I know of two main ways to do backprop in pytorch:

  1. from loss: loss.backward()
  2. using gradients and activation with same size (or broadcast-able?) torch.autograd.backward(x, g)

Now, lets say we have some p = torch.nn.Parameter() for which some gradient (p.grad) was already accumulated, and we want to continue the back-propagation from it.
Lets say we can construct the entire computational graph until p, and now we have it as some activation: a=f(input)

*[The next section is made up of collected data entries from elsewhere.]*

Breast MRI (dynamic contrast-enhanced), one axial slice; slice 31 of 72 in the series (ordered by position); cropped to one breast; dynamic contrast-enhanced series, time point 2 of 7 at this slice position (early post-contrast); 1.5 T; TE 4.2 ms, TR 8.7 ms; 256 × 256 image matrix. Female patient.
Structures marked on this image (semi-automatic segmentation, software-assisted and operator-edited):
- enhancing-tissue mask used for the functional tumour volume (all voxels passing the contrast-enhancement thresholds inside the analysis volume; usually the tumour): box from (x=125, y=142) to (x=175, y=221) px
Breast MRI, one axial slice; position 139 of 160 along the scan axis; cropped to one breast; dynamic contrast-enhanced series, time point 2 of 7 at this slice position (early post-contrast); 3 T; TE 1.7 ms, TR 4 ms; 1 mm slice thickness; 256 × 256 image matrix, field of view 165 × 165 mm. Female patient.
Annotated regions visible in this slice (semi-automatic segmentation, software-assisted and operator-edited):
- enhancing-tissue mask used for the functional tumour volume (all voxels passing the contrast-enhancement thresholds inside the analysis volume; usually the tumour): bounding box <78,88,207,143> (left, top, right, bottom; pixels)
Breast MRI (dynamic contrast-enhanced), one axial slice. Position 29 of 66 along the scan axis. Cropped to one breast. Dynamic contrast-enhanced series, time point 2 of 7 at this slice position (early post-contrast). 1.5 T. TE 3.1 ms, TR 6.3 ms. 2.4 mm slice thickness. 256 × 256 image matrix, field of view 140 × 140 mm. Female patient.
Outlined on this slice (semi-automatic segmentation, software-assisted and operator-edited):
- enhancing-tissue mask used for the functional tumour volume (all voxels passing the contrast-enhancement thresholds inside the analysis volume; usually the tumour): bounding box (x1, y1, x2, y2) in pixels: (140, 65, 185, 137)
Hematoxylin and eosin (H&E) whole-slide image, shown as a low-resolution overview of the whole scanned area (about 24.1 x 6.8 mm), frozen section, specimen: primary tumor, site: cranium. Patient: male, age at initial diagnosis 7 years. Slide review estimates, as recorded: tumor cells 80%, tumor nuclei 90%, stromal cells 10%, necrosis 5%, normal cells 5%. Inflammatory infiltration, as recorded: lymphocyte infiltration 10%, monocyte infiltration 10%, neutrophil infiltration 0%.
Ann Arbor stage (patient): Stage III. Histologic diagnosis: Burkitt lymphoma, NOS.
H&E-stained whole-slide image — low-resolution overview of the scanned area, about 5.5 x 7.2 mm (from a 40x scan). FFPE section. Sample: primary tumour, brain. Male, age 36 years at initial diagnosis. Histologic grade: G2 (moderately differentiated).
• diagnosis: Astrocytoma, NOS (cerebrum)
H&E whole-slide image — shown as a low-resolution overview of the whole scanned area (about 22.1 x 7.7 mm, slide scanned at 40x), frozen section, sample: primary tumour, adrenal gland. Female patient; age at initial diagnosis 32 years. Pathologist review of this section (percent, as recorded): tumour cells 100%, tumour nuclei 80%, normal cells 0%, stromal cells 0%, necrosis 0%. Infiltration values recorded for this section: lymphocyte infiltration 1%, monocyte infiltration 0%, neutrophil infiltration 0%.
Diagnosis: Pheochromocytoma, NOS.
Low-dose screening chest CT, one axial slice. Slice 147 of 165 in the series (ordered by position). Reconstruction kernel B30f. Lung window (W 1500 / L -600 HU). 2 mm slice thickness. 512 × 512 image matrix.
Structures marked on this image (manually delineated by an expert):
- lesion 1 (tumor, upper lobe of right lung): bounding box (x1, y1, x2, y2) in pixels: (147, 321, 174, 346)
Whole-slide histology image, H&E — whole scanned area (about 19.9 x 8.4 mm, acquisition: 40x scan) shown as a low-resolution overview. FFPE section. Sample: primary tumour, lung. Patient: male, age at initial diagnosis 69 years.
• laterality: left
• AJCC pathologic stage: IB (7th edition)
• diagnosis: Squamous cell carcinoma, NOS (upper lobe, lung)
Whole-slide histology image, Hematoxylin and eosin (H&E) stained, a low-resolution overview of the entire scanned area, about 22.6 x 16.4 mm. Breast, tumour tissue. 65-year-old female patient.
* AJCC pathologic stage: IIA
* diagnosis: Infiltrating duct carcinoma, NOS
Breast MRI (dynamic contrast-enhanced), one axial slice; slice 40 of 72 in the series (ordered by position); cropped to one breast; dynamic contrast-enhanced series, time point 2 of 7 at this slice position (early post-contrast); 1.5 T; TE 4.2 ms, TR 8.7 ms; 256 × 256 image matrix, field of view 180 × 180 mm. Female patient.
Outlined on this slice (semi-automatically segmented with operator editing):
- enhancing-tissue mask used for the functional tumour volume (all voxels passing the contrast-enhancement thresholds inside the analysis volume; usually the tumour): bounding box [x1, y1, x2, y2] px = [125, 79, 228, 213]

Note that mathematically its very simple chain rule, just not sure how to do it in pytorch. (at least from python)

Any suggestions?
Here is some pseudo code for the problem:

input=torch.tensor(...,requires_grad=True)
a=f(input)
p.grad = some_value_we_want # dout/dp
p.data = another_value_we_want 

How do we calculate dout/da in pytorch?

assuming
out = p ? f(input) where ? is some unknown function.
(shape of a is not the same shape of p.grad)…

You can get dout/da by callling a.retain_grad()

input = torch.ones(1)
f = torch.nn.Linear(1, 1, bias=False)
f.weight.data.copy_(torch.ones(1))
a = 2*f(input)
out = a*a/2
a.retain_grad()
out.backward()
assert a.grad[0] == 2.
assert f.weight.grad[0] == 4.

That did not answer the question.
I asked something else…

Could you clarify your question?
It seems you asked how to calculate dout/da, which @Yaroslav_Bulatov tried to answer.

Sure, I’ll clarify: the question is how to
start the autograd backprop from accumulated gradient instead of from loss or activation”

That is, we want dout/da , but we only have dout/dp (we do not have out), so we can’t compute it straightforward.

Mathematically:
dout/da = dout/dp * dp/da
all we need is dp/da and we are done.

note1: a is arbitrary, can be an activation or another parameter.
note2: we can create the computational graph only from a->p.

Maybe something like this?

p.retain_grad()
out.backward()
dout_dp = p.grad
p.backward(dout_dp)
dout_da = a.grad

This is closer, but did not work.
Reason is that dout_dp should be detached from the computation graph of out when connected to a and vice versa. (Mathematically its possible, we have all the information).
Let me illustrate further with a code example:

import torch
m = 2
n = 3
batch = 4

a = torch.ones(batch, m)
a.retain_grad()
layer = torch.nn.Linear(m, n, bias=False)
layer.weight.data.copy_(torch.ones(n, m))

dout_dp = torch.ones(n, m)*5  # A **given** dout_dp, detached from `out` and `a`.
layer.weight.grad = dout_dp
v2 = layer(a)   # reconstruct a computation graph a->p

# Problem: `p.grad` is detached from the reconstructed computation graph of `a`
# so the backward below not going to work
torch.autograd.backward(list(layer.parameters()), 
                        [p.grad for p in layer.parameters()])
print(a.grad)  # None

I think that doing p.backward(p.grad) is an advancement and probably part of the future solution, but we are lacking a connection to the gradient, which must to be added artificially somehow:
How do we tell pytorch that a has connection to p.grad (and figure that connection automatically from the new computation graph a->p)?

I see you did there p.retain_grad(), I guess this saves the “connection” from a->p->out which is what we want to avoid,
as we want to start “clean” from the gradient and restored computation graph “a->p”.

From what I understand, it seems like autograd does not “use” parameter gradients (like p.grad) directly in its computation, but only AccumulateGradients to them.

Note we can’t really restore from accumulated gradients with batch>1 because we lose all the batch-related info.
so the question should be for batch=1.
Currently I did not find any way to do this (automatically) with Pytorch.